* **WHAT YOU NEED TO DO**: Tally up the lines in the following entries where the string "none" appears, and answer with the number alone.

* **ENTRIES SHOWN**:

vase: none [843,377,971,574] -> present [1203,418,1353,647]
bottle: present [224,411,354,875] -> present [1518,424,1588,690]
* * *
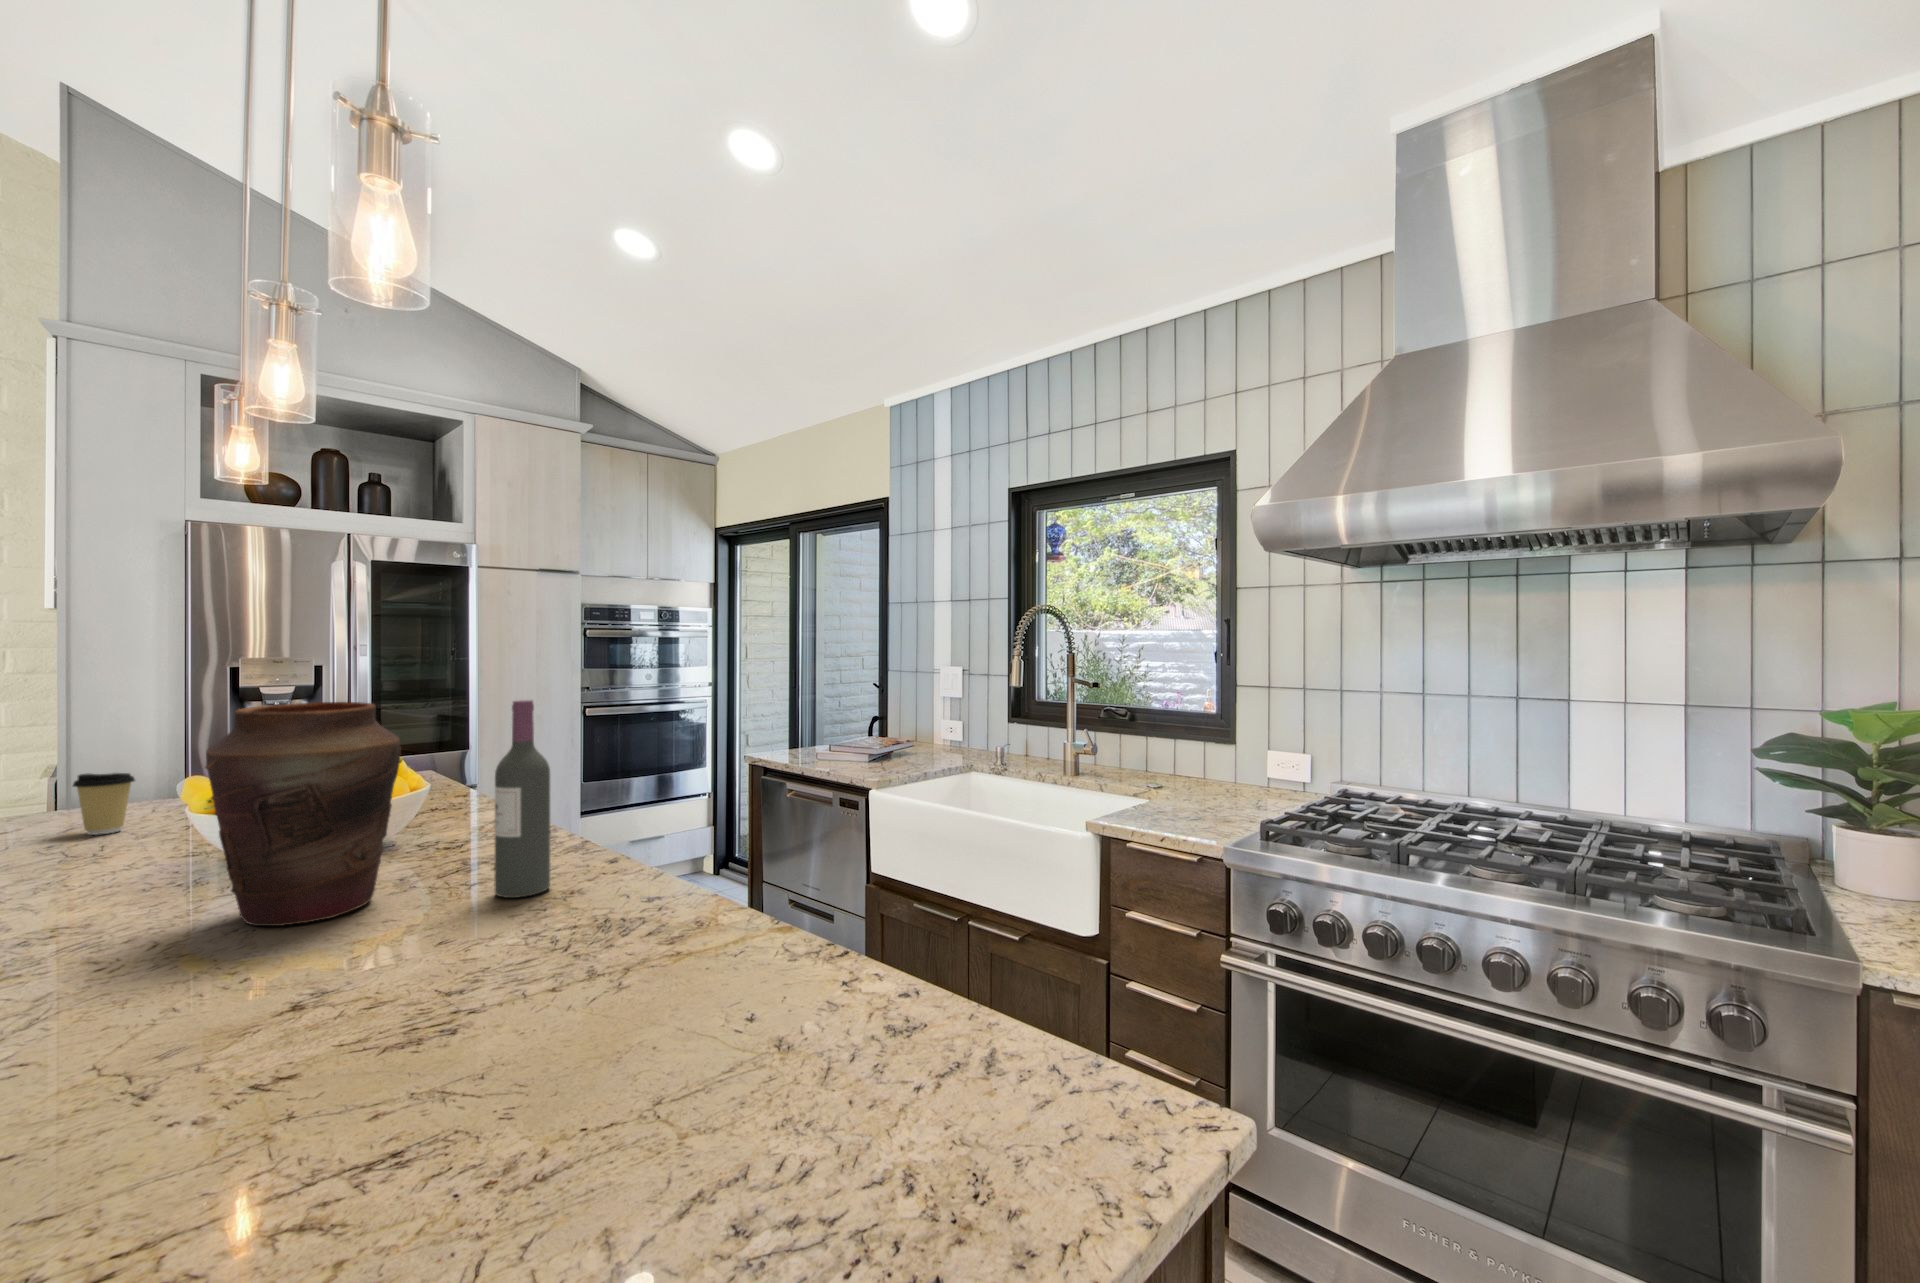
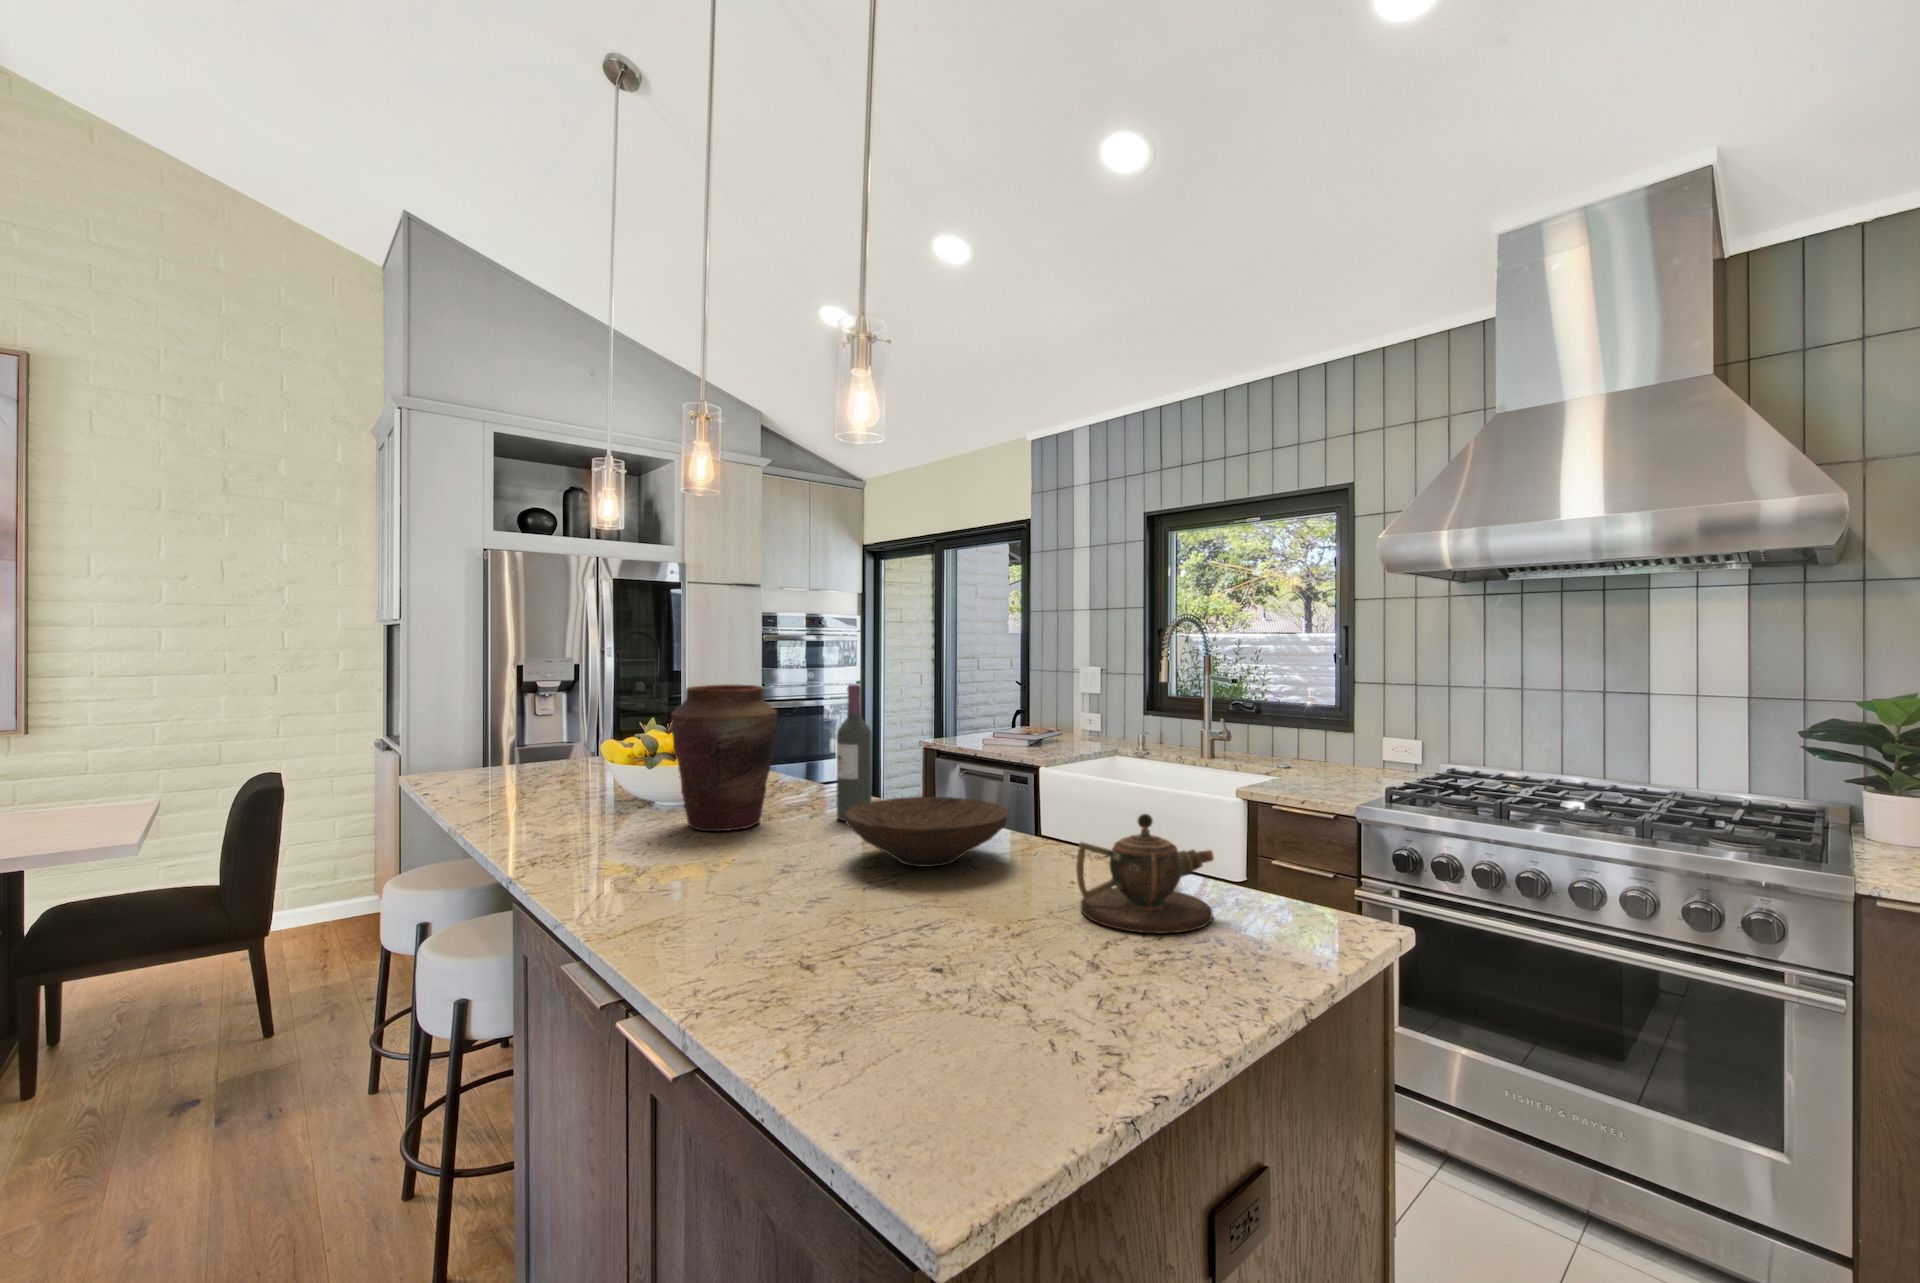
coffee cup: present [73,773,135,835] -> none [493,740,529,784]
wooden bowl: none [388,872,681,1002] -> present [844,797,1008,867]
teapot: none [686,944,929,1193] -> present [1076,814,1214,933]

* **ANSWER SECTION**: 4